Mice are available in various sizes. For a really small hand, a trackball, such as the Kensington Orbit, may be an excellent option that can still be used as the child grows. Several high quality ergonomic mice are available in sizes including the Perfit Mouse and the Handshoe Mouse. The Orthomouse comes with a set of adapters that let you fit it to just about any hand.
Keyboards also come in different sizes. Average to larger bodies would benefit from a split keyboard such as theKinesis Freestyle which offers the ability to place the keyboard halves farther apart to reduce stress on the shoulders. For really small hands, consider a mini-keyboard such as the Adesso MCK-91 or Evoluent Mouse Friendly Keyboard. I really like the Goldtouch Go!
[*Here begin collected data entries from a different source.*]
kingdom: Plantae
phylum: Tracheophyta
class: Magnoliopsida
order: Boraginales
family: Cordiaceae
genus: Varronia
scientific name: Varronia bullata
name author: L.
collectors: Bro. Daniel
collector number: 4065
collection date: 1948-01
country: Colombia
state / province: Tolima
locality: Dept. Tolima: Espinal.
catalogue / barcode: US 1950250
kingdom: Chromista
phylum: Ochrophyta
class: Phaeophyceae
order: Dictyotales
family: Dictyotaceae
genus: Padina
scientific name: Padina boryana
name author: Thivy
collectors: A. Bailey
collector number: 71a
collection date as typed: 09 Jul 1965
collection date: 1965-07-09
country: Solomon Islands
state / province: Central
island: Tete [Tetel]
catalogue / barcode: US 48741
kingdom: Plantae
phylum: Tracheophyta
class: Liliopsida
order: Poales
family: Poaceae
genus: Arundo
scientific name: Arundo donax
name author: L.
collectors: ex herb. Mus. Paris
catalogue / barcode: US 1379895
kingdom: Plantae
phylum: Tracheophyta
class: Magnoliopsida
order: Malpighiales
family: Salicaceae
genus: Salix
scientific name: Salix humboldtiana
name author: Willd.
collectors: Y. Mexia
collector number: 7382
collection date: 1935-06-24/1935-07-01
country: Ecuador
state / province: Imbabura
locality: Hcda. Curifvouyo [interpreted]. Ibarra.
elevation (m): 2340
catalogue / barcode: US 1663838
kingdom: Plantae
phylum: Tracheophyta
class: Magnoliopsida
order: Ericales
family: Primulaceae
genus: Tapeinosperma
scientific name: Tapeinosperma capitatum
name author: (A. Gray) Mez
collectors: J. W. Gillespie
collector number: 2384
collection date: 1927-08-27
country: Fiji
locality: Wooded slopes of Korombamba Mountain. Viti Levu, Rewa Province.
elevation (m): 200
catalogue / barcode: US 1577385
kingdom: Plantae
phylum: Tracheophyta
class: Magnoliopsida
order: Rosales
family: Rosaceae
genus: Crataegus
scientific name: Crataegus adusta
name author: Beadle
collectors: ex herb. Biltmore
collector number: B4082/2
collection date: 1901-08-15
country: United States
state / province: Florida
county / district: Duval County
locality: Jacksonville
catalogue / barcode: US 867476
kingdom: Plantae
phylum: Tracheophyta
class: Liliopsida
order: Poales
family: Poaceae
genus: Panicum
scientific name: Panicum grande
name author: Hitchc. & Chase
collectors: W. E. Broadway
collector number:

Travel Keyboard as it is smaller, but still offers the tenting and angle control of a full-sized ergonomic keyboard and it travels really well with my laptop. Since most students use laptop computers these days, a travel keyboard is a real hand saver.
Speaking of laptop computers, from an ergonomic standpoint a laptop presents significant ergonomic problems. In addition to potential hand problems from use of the keyboard and trackpad, staring down at the screen is a sure fire recipe for neck and back problems. The use of a separate monitor is one way to bring the viewing screen up to a level where it doesn’t harm the body. However, it is better for most people to raise the laptop to proper viewing height and then use a separate keyboard and mouse. Use of a laptop stand or laptop arm (on a permanent workstation) will do the trick. For more information, check out this three part article series on laptop ergonomics.
Good ergonomics may not guarantee that “A” but computing pain free surely will help.